The problem
Retype the lines from the first one through the line containing "A discussion about turning a halo into zen", including both ends, without any changes.

Data section

* * * *

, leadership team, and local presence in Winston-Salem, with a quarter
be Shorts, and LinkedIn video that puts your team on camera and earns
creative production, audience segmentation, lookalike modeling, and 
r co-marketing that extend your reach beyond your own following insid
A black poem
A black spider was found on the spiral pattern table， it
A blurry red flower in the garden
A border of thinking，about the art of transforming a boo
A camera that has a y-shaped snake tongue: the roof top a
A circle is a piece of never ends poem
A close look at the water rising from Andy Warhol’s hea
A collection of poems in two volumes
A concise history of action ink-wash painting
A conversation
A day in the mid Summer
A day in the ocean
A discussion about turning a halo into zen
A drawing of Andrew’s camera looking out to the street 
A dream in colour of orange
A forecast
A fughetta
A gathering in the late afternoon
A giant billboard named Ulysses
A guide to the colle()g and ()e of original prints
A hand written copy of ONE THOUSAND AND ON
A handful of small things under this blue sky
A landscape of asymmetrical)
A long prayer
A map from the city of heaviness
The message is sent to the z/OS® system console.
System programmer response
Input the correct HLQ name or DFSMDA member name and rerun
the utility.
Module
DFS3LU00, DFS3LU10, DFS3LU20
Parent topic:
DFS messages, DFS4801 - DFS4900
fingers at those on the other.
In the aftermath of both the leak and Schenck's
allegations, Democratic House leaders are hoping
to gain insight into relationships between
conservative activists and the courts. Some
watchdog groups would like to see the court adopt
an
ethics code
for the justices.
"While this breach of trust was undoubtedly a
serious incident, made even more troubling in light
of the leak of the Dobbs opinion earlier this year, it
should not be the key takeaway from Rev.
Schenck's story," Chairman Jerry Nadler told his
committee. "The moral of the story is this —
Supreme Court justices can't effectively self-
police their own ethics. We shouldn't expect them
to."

* * * *

Response below
, leadership team, and local presence in Winston-Salem, with a quarter
be Shorts, and LinkedIn video that puts your team on camera and earns
creative production, audience segmentation, lookalike modeling, and 
r co-marketing that extend your reach beyond your own following insid
A black poem
A black spider was found on the spiral pattern table， it
A blurry red flower in the garden
A border of thinking，about the art of transforming a boo
A camera that has a y-shaped snake tongue: the roof top a
A circle is a piece of never ends poem
A close look at the water rising from Andy Warhol’s hea
A collection of poems in two volumes
A concise history of action ink-wash painting
A conversation
A day in the mid Summer
A day in the ocean
A discussion about turning a halo into zen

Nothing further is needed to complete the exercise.